-------- Data listing --------

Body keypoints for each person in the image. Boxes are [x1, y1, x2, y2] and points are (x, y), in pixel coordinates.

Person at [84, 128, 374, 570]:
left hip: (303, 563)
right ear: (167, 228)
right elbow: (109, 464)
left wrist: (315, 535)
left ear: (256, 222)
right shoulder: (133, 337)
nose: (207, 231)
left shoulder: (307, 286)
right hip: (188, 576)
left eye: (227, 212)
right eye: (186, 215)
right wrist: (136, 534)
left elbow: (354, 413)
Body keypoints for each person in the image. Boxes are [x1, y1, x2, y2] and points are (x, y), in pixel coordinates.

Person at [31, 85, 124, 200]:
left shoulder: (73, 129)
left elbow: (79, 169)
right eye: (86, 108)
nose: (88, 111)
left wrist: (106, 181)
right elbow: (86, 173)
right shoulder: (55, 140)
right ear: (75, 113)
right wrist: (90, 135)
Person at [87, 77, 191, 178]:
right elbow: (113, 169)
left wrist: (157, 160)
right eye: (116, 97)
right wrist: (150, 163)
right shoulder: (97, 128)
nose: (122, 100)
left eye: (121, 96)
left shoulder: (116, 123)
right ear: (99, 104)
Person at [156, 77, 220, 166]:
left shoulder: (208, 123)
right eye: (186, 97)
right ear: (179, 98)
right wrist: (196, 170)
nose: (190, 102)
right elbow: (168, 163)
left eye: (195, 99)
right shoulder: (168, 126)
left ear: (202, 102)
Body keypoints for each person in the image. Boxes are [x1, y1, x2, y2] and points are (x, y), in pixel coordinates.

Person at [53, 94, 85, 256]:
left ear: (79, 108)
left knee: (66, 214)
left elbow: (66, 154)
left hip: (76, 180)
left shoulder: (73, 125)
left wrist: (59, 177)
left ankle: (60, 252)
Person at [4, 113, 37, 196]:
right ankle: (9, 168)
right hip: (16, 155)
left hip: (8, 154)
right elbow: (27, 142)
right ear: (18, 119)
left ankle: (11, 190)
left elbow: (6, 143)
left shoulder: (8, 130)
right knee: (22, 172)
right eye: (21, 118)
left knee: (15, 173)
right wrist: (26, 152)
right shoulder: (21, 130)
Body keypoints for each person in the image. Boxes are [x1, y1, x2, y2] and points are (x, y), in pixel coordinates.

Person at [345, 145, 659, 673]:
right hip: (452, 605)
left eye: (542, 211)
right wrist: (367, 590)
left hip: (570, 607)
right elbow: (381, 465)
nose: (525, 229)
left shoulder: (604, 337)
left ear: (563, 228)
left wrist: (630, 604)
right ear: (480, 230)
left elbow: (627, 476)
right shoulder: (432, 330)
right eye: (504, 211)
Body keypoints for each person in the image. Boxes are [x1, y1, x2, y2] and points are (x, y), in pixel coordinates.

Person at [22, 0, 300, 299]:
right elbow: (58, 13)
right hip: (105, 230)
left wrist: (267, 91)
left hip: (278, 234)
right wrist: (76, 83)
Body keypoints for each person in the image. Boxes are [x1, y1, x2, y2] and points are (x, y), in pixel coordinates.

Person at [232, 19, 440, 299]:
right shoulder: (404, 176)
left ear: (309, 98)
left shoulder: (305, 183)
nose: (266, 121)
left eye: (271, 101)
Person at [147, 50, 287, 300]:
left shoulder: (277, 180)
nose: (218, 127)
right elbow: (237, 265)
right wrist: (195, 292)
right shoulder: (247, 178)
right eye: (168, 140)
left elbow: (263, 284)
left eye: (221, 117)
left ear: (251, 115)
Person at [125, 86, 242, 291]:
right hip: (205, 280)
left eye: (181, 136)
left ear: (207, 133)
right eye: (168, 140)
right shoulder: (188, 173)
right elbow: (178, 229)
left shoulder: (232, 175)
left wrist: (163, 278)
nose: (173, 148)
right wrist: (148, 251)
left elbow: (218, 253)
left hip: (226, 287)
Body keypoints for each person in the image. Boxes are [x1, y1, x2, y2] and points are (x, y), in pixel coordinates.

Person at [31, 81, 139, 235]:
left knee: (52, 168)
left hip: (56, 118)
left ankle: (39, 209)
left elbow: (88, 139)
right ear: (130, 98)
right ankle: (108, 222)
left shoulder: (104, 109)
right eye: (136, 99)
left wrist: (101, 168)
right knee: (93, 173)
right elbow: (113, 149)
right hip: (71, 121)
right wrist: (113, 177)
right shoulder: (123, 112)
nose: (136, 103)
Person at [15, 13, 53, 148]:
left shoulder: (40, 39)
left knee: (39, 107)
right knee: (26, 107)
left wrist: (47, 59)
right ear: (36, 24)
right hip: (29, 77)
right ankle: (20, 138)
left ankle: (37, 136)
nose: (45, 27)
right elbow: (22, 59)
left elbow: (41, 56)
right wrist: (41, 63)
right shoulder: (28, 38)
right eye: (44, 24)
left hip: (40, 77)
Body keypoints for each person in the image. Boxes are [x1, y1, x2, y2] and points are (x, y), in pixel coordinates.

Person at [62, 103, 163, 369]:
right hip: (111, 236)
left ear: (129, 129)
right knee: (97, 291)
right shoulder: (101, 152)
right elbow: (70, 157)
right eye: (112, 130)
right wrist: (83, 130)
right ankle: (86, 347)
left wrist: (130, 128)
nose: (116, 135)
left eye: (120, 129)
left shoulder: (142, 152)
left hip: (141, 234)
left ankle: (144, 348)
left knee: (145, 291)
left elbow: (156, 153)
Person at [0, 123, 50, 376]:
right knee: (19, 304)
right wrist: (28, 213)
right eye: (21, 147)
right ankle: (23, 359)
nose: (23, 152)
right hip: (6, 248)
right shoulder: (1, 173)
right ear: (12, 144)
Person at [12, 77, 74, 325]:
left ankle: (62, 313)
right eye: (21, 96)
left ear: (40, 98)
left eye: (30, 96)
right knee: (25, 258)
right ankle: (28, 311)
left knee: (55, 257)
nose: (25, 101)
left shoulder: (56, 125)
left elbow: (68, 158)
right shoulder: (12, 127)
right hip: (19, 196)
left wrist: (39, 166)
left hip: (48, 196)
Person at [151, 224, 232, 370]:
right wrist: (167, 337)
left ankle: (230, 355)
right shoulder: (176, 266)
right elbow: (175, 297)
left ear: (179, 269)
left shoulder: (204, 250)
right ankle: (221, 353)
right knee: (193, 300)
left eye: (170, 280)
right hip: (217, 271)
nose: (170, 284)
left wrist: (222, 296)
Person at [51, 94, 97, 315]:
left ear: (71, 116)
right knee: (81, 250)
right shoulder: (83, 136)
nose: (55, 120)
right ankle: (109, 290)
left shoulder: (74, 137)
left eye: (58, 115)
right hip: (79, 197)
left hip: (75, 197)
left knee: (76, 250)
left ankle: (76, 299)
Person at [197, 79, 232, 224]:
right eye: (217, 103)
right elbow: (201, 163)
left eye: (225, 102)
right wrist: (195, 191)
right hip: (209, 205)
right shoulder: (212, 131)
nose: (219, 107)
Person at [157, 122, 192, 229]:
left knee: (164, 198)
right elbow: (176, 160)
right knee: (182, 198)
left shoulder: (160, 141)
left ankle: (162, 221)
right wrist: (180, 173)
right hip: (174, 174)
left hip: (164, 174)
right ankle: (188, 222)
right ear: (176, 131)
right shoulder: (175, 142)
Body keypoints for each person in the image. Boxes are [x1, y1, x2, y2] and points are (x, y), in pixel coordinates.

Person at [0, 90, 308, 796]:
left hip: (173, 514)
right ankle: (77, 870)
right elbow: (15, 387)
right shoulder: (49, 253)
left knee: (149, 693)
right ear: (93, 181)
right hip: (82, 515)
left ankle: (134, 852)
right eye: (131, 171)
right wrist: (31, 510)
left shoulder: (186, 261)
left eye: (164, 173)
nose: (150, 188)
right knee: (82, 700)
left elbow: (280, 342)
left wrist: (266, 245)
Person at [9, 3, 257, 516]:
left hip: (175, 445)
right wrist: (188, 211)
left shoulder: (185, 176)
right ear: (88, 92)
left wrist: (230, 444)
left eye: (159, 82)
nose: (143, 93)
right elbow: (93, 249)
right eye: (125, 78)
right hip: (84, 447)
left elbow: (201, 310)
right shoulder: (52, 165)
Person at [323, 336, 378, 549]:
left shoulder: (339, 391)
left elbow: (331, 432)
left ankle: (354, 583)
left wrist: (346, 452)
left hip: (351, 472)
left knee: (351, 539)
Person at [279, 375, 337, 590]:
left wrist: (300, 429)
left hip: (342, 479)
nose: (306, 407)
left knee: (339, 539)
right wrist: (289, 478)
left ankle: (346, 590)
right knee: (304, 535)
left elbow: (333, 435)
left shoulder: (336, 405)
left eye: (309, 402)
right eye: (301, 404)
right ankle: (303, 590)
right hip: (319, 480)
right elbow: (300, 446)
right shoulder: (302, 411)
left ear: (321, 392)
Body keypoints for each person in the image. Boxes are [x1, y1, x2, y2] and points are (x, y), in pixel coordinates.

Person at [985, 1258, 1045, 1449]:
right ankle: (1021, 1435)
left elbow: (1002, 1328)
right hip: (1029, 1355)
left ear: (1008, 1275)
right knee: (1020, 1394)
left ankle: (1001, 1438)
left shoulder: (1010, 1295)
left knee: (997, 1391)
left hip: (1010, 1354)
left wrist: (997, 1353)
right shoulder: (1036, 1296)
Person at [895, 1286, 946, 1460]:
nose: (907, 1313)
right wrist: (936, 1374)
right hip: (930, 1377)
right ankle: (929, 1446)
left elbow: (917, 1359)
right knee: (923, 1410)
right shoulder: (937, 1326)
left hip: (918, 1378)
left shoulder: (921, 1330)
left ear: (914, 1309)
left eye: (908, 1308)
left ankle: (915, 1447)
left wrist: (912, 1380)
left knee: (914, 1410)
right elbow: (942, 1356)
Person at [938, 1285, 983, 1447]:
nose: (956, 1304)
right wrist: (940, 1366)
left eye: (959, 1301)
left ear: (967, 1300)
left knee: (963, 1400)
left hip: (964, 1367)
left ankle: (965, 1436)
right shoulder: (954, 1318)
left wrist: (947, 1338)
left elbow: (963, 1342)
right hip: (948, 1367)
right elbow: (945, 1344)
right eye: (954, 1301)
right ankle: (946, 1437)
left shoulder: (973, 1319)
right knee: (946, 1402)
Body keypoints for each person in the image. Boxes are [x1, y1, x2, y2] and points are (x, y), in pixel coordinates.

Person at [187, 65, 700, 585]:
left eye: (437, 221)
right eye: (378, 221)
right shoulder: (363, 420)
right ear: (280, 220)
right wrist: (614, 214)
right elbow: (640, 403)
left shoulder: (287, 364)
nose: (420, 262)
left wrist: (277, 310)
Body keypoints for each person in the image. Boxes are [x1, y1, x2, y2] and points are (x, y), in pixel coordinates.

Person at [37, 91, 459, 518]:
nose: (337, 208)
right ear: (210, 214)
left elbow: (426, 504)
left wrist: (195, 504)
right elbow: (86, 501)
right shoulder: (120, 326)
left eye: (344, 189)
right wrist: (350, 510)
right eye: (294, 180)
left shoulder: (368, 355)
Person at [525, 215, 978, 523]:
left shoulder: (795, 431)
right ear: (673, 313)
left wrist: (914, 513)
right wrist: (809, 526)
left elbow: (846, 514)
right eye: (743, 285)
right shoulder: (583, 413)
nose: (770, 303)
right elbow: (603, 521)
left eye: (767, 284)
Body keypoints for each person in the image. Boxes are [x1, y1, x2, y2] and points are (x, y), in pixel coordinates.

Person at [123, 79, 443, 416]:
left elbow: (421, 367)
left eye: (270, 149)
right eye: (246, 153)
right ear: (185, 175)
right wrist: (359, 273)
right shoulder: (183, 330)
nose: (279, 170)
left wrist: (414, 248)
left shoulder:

--------

» **Exercise objective**:
Return exactly the lines above from the line that has "right elbow: (300, 446)" through the line that has "left wrist: (997, 1353)", inclusive, and nothing else.

» **Exercise solution**:
right elbow: (300, 446)
right shoulder: (302, 411)
left ear: (321, 392)
Body keypoints for each person in the image. Boxes are [x1, y1, x2, y2] and points are (x, y), in pixel coordinates.

Person at [985, 1258, 1045, 1449]:
right ankle: (1021, 1435)
left elbow: (1002, 1328)
right hip: (1029, 1355)
left ear: (1008, 1275)
right knee: (1020, 1394)
left ankle: (1001, 1438)
left shoulder: (1010, 1295)
left knee: (997, 1391)
left hip: (1010, 1354)
left wrist: (997, 1353)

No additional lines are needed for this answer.